General information
- Type: Bomber
- Manufacturer: Sopwith Aviation Company
- Primary user: Royal Naval Air Service
- Number built: 2

History
- First flight: 1917

= Sopwith B.1 =

British WW1 biplane bomber aircraft

The Sopwith B.1 was an experimental British bomber aircraft of the First World War. A single-seat, single-engined biplane, the B.1 was built by the Sopwith Aviation Company for the Royal Navy. Although only two were built, one was used for bombing raids over France.

==Development and design==
In late 1916, Sopwith, whose earlier 1½ Strutter had proved successful as a light bomber (particularly when operated as a single seater), designed a new, single-engined bomber aircraft. The new bomber was developed in parallel with the Cuckoo carrier-based torpedo bomber and closely resembled the Cuckoo. It, like the Cuckoo, was a compact tractor biplane, powered by a 200 hp (149 kW) Hispano-Suiza water-cooled engine. Unlike the Cuckoo, the bomber's two-bay wings did not fold. It was designed as a single-seat aircraft, with the pilot sitting in a cockpit under the wing centre section to give a good view forwards and downwards for bombing. The aircraft bombload of up to 560 lb (255 kg) was carried vertically within the fuselage, in cells behind the pilot.

While no orders followed from either the Admiralty, whose needs for a single-engined bomber had been met by the Airco DH.4 or the Royal Flying Corps, Sopwith obtained a license to build a prototype of the new bomber, designated Sopwith B.1 as a private venture, probably hoping for orders from the French Aéronautique Militaire. This prototype first flew in early April 1917, being tested officially later that month, where it demonstrated good performance, but was tail heavy when carrying a bomb load and nose heavy without, and was tiring to fly.

It was sent to France following these tests, in the mistaken belief that the French wanted to test the aircraft. Once in France, the unwanted B.1 was acquired by the British Royal Naval Air Service, given the serial number N.50 and issued to 5 Squadron, RNAS, on 16 May 1917 for operational evaluation.

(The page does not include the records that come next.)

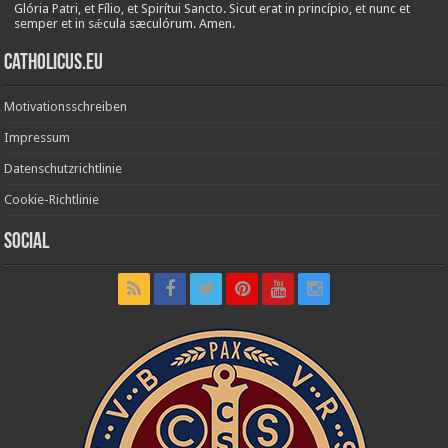
Glória Patri, et Fílio, et Spirítui Sancto. Sicut erat in princípio, et nunc et
semper et in sǽcula sæculórum. Amen.
Catholicus.eu
Motivationsschreiben
Impressum
Datenschutzrichtlinie
Cookie-Richtlinie
Social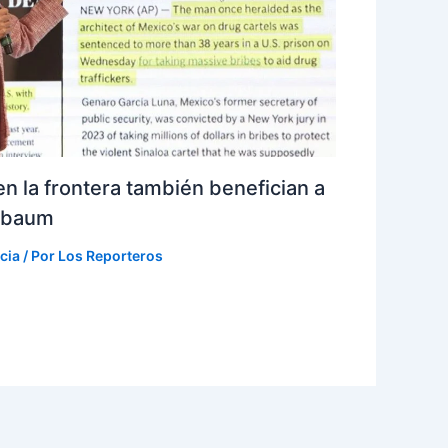
n la frontera también benefician a
inbaum
cia
/ Por
Los Reporteros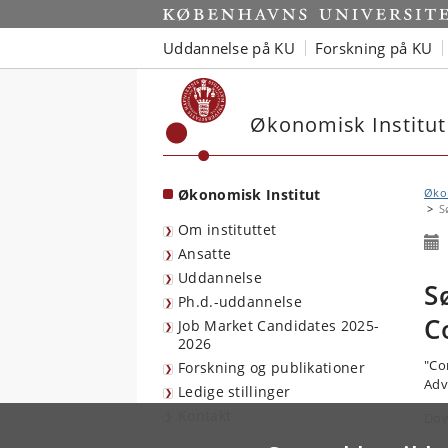
Start
Uddannelse på KU
Forskning på KU
Økonomisk Institut
Økonomisk Institut
Økon
S
Om instituttet
Ansatte
Uddannelse
S
Ph.d.-uddannelse
C
Job Market Candidates 2025-
2026
"Co
Forskning og publikationer
Adv
Ledige stillinger
Kontakt
Dow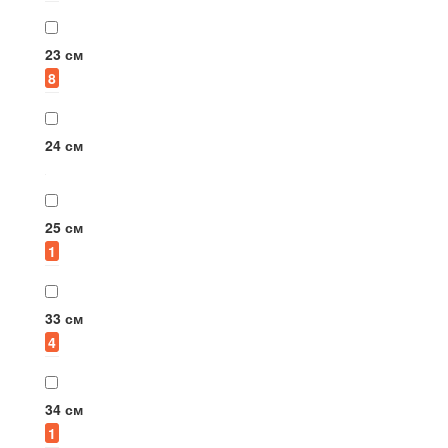
23 см
8
24 см
25 см
1
33 см
4
34 см
1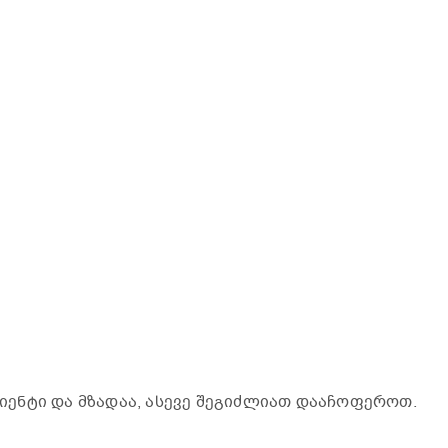
ენტი და მზადაა, ასევე შეგიძლიათ დააჩოფეროთ.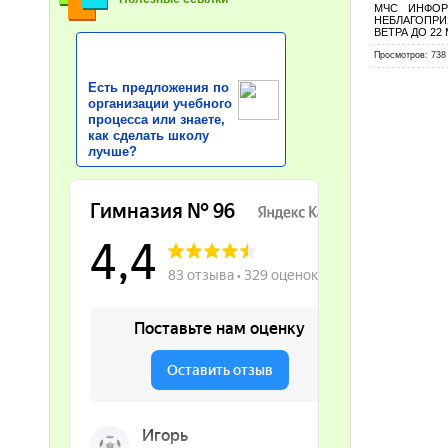
МЧС ИНФОР
НЕБЛАГОПРИ
ВЕТРА ДО 22
Просмотров
: 738
Есть предложения по
организации учебного
процесса или знаете,
как сделать школу
лучше?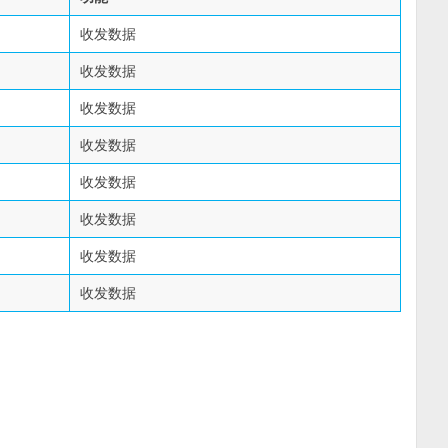
收发数据
收发数据
收发数据
收发数据
收发数据
收发数据
收发数据
收发数据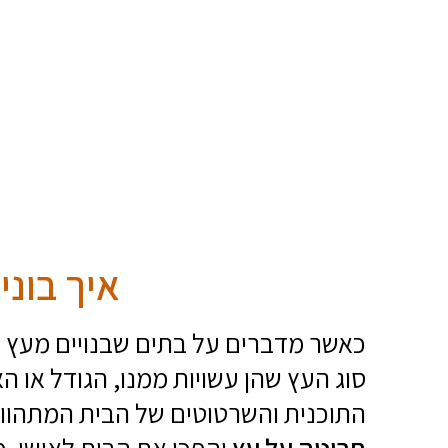
איך בוני
כאשר מדברים על בתים שבנויים מעץ מ
סוג העץ שהן עשויות ממנו, הגודל או ה
התוכנית והשרטוטים של הבית המתהווה.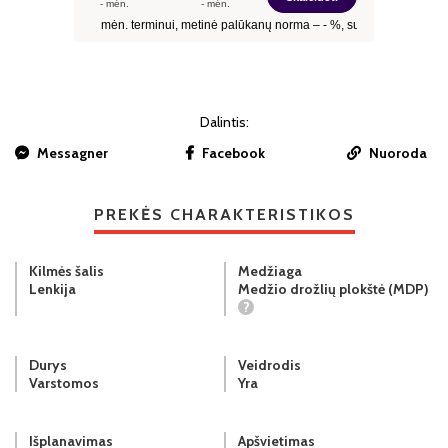
Dalintis:
Messagner
Facebook
Nuoroda
PREKĖS CHARAKTERISTIKOS
Kilmės šalis
Medžiaga
Lenkija
Medžio drožlių plokštė (MDP)
?
Durys
Veidrodis
Varstomos
Yra
Išplanavimas
Apšvietimas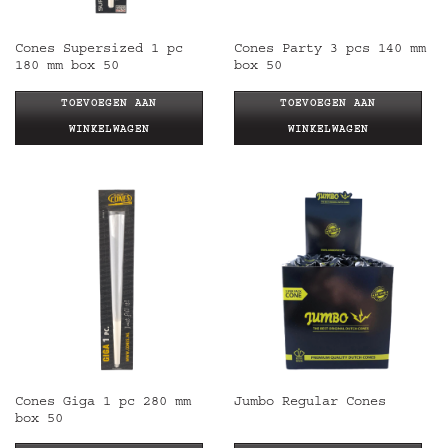
Cones Supersized 1 pc
Cones Party 3 pcs 140 mm
180 mm box 50
box 50
TOEVOEGEN AAN
TOEVOEGEN AAN
WINKELWAGEN
WINKELWAGEN
Cones Giga 1 pc 280 mm
Jumbo Regular Cones
box 50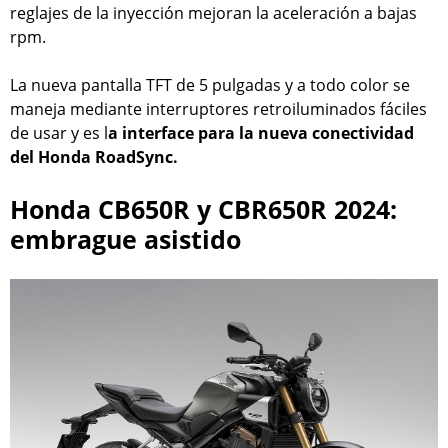
reglajes de la inyección mejoran la aceleración a bajas
rpm.
La nueva pantalla TFT de 5 pulgadas y a todo color se
maneja mediante interruptores retroiluminados fáciles
de usar y es l
a interface para la nueva conectividad
del Honda RoadSync.
Honda CB650R y CBR650R 2024:
embrague asistido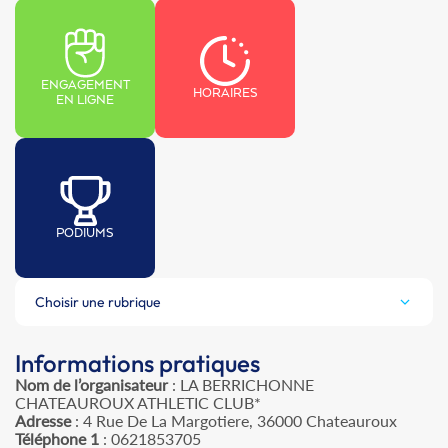
ENGAGEMENT
HORAIRES
EN LIGNE
PODIUMS
Choisir une rubrique
Informations pratiques
Nom de l’organisateur
: LA BERRICHONNE
CHATEAUROUX ATHLETIC CLUB*
Adresse
: 4 Rue De La Margotiere, 36000 Chateauroux
Téléphone 1
: 0621853705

Fitted with a single forward-firing Lewis gun, the B.1 was flown on a number of bombing raids against targets in German-occupied Belgium. While its performance was praised, it was again noted that the B.1 was tiring to fly, and that the lack of manoeuvrability or any useful defensive armament meant that it was vulnerable to hostile fighters.

The prototype B.1 was sent to the Marine Experimental Aircraft Depot on the Isle of Grain in autumn 1917 for reconstruction as a two-seat carrier-based reconnaissance aircraft with folding wings. The initial attempts at modifying the aircraft were not successful, but the B.1 formed the basis of the Port Victoria Grain Griffin, a major redesign of the B.1 with new wings and a wider fuselage.

A second B.1 was built in early 1918, being fitted with the elevator control cables routed outside the fuselage in an attempt to improve control. This aircraft was purchased by the RNAS and tested at Martlesham Heath in April–May 1918.